Bing Crosby earned rave reviews for his portrayal
of a phonograph salesman cavorting with Viennese royalty in the 1948 Billy
Wilder comedy The Emperor’s Waltz. But partial credit for the film’s success
belongs to its setting—a Canadian Rockies landscape that filled the screen with
alpine beauty and allowed Crosby to indulge his favorite off-camera activity with
characteristic passion.
On location in Alberta’s majestic Jasper National
Park, Crosby spent most of his
spare time at the Jasper Park Lodge Golf Course, one of Stanley Thompson’s
finest creations. The layout comprises many of the legendary Canadian designer’s
trademark attributes—elevated tees, holes aligned with distant mountain peaks
and panoramas that take full advantage of wondrous natural backgrounds.
No less a figure than Alister MacKenzie made his
own pilgrimage to Jasper Park and came away an avowed admirer.
“Jasper
Park has an amazingly
beautiful setting surrounded by rock mountains and bordering a lake which is so
clear that the reflections of the mountains in it appear more vivid than the
mountains themselves,” MacKenzie wrote in The Spirit of St. Andrews.
Unfortunately, time, circumstance and misguided
opinion conspired to gradually diminish Jasper’s character. The situation was
remedied recently when course superintendent Perry Cooper secured original
blueprints from the Canadian National Railway and oversaw the restoration of
Jasper to its original configuration.
Now, over 80 years since it began hosting actors,
sporting figures, captains of industry and golfers from around the globe, Jasper
Park Lodge Golf Course continues to complement the extraordinary setting of
4,200-square-mile Jasper National Park—a designated United Nations World
Heritage site. It is part of the Fairmont Hotels and Resorts portfolio and
treated as sacred ground by its proud owners.
The 6,663-yard, par-71 layout is distinguished by
wide, undulating fairways cut from thick stands of forest that narrow
considerably in the approach areas, placing a premium on shots to the greens.
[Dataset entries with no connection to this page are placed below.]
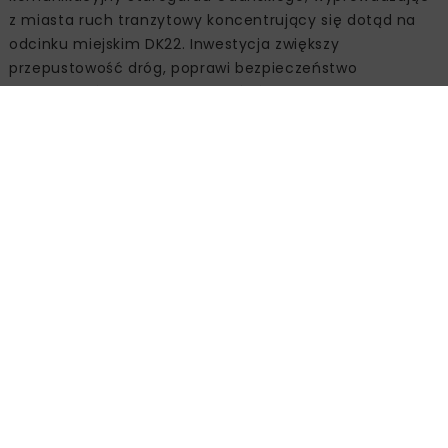
z miasta ruch tranzytowy koncentrujący się dotąd na
odcinku miejskim DK22. Inwestycja zwiększy
przepustowość dróg, poprawi bezpieczeństwo
użytkowników ruchu i mieszkańców oraz podniesie
komfort przejazdu dla ruchu dalekobieżnego i
regionalnego. Realizacja projektu będzie prowadzona z
zachowaniem wysokich standardów ochrony środowiska
i zasad zrównoważonego rozwoju.
Harmonogram realizacji
Zadanie będzie prowadzone w systemie „Projektuj i
buduj”. Wykonawca przygotuje dokumentację
projektową niezbędną do uzyskania decyzji ZRID, a
następnie przystąpi do robót budowlanych. Na realizację
całego przedsięwzięcia przewidziano 39 miesięcy od
podpisania umowy, z wyłączeniem okresów zimowych
(16 grudnia – 15 marca). Planowany termin podpisania
umowy to przełom III i IV kwartału 2025 r., a zakończenie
Ever conscious of blending natural contours with challenging golf terrain,
Thompson only deviated from his mountain-based routing for a three-hole stretch
on Jasper’s back nine. Using a peninsula that cut straight into the emerald
waters of Lac Beauvert, he fashioned one of Canada’s more
famous sequence of golf holes: the par-4 14th, the par-3 15th (nicknamed “Bad
Baby”) and the par-4 16th.
Like so many classic-era courses, Jasper grew from
humble beginnings. The first development at the site was “Tent City,” a collection of tents erected on
the shores of Lac Beauvert in association with the Grand Truck Pacific Railway
in 1915. In 1922 eight log bungalows were added and the Dominion Parks Branch of
Canada made plans to build a golf course for visitors and townspeople that would
showcase the beauties of the lake. The following year the Canadian National
Railway approached the government with a substantial offer to take over
construction of the project. Receiving a green light, CNR shelved Parks Canada’s
original nine-hole drawing in favor of a more ambitious golf project. They
immediately turned to Thompson.
Building the course would prove difficult, however.
Blasting of fairway areas was almost a daily ritual, with rock and excess debris
providing the build-up for bunkers and tee boxes. After construction carried out
by 50 teams of horses and 200 men, Jasper Park Lodge Golf Course officially
opened on July 17, 1925, in a ceremony conducted by General Earl Haig, World War
I commander-in-chief of the British forces and a former captain of the Royal
& Ancient Golf Club of St. Andrews. In a tribute to the opening drive of R
& A captains, General Haig hit the first tee shot and the caddies raced out
to retrieve it.
Three-quarters of a century later, humble
beginnings have given way to international acclaim and the golf course is a
major drawing card for the 1,000-acre luxury resort, Fairmont Jasper Park Lodge.
Its unique playability and almost mystical qualities continue to be a hallmark.
Equally enticing are its traditional values. Search high and low throughout
Canada and you’ll be hard-pressed to
find a more pleasurable or dramatic golf course to walk, particularly in the
cool air of a Canadian Rockies summer afternoon.